Lucenna snatched the coat shut, wrapping her arms tightly around herself. If only the ground would swallow her whole. “If you speak a word of this to anyone…”
“I will meet an untimely demise, I know.”
“You still might,” she said, arching an eyebrow at the stick. “Did that happen during the flood? Why didn’t you say anything?”
“Well, lass, clearly you weren’t in a sober state of mind.” He shrugged. “I considered taking it out myself, but I might have bled to death in the night.”
Lucenna groaned at the distant ache that throbbed in her head. “I need to sit down.
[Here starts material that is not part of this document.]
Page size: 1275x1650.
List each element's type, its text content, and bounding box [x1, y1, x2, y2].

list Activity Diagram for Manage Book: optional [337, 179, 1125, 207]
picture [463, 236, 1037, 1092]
So do you.” She tugged on his wrist, and he took a seat on a large boulder. He already looked flushed with a mild fever, and a sheen of sweat shone on his forehead. Sitting beside him, Lucenna bit her lip as she studied the branch. “I will have you know I never did learn how to cast Essence Healing.”
He grimaced. “Shite, I was hoping you wouldn’t say that. Well, there’s no helping it, then. You must cauterize it shut.”
She recoiled. “What?”
“We’re out in the wilderness with no Herb Master, bandages, or the like to stitch me up. I can’t go on with this inside of me, so the best option is to pull it out and cauterize the wound.”
Lucenna’s stomach churned. “MustIdo it?”
“You have threatened to flay me alive and remove my favorite appendage, yet this is out of the question?”
Trying not to gag at the churning in her stomach, she nodded. “All right. Give me a moment.” She hesitantly took hold of the rough shaft of wood, but he winced, and she quickly let go. “No, I can’t do it. I can’t.”
Klyde sighed heavily. “Well, I must admit, I’m rather disappointed. You’re not as plucky as you pretend to be.”
She narrowed her eyes. “Excuse me?”
He stood with a shrug. “I suppose all women do faint at the sight of blood. After all your threats, I wouldn’t have taken you for the squeamish sort. Turns out your poised air of superiority was merely bravado?—”
Lucenna ripped out the stick. Klyde hunched over with a strained grunt, bracing himself on her shoulder.
“See,” he said with a labored wheeze. “I knew you could do it.”
Yes, it only took angering her, oddly enough.